D'après l'institut sibérien de thérapie, de 1959 à aujourd'hui le nombre d'hypertendus est passé de 0 % à 20 %. En dépit de l'éloignement et de l'isolement de la région, elle voit constamment surgir des épidémies d'infections virales et bactériennes de l'estomac et de l'intestin et de maladies parasitaires. Mais le témoignage le plus grave de l'effet de la radiation vient des données sur la propagation et l'accroissement des maladies cancérologiques parmi les autochtones. Leur niveau dépasse de deux à trois fois le niveau moyen en Urss. La mortalité provoquée par le cancer de l'oesophage y est la plus élevée du monde. La morbidité du cancer du foie est dix fois plus élevée que la moyenne. Au cours de ces vingt dernières années, les cas de cancer du poumon ont triplé, et ceux de tumeurs de l'estomac ont doublé. Les cas de cancers de la glande mammaire sont de plus en plus fréquents. On voit apparaître de nouvelles formes de tumeurs malignes sur le tissu osseux, le tissu conjonctif et la glande thyroïde. Dans le premier village que nous avons visité, le président du soviet local nous a informés que pratiquement toute la population adulte souffrait de cancers. Inutile de chercher un reflet de cet état de choses dans les statistiques officielles, considérablement faussées. Ayant réuni et analysé toutes les informations scientifiques existant dans l'arrondissement de Tchoukotka, il ressort que la longévité moyenne des autochtones de cette région, même sans tenir compte des accidents, ne dépasse pas quarante cinq ans, soit onze ans de moins que le chiffre officiel et un sinistre record sur tous les peuples du monde. Quant à la mortalité infantile, les statistiques accessibles sont quatre fois en dessous de la réalité. En fait, 80 à 100 nouveau nés sur 1 000 meurent, et pendant les six dernières années cet indice a augmenté de 6 %.

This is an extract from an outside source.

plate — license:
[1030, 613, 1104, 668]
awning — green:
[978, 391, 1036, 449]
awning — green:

Il est impossible de mettre un terme à ce processus sans trancher le noeud des problèmes écologiques et sociaux. Le deuxième pas à faire consiste à rendre les données chiffrées objectives et transparentes, quand le premier aura été de parler de la survie des ethnies du Grand Nord au Congrès des députés du peuple.

Vladimir Loupandine, médecin,
Evdokia Gaïer, historienne, député du peuple de l'URSS.


Note de la rédaction:
La presse soviétique publie de plus en plus d'articles consacrés à la situation difficile dans laquelle se trouvent certaines régions de l'Urss. On y stigmatise les « défauts du système », mais on oublie d'évoquer ceux qui sont responsables de ces situations qui peuvent être qualifiées de « crimes contre l'humanité ». Le temps est venu de montrer du doigt les coupables ainsi que ceux qui ont dissimulé des faits, qu'ils soient encore en poste ou déjà à la retraite. La rédaction des « Nouvelles de Moscou » a l'intention d'amorcer cette analyse.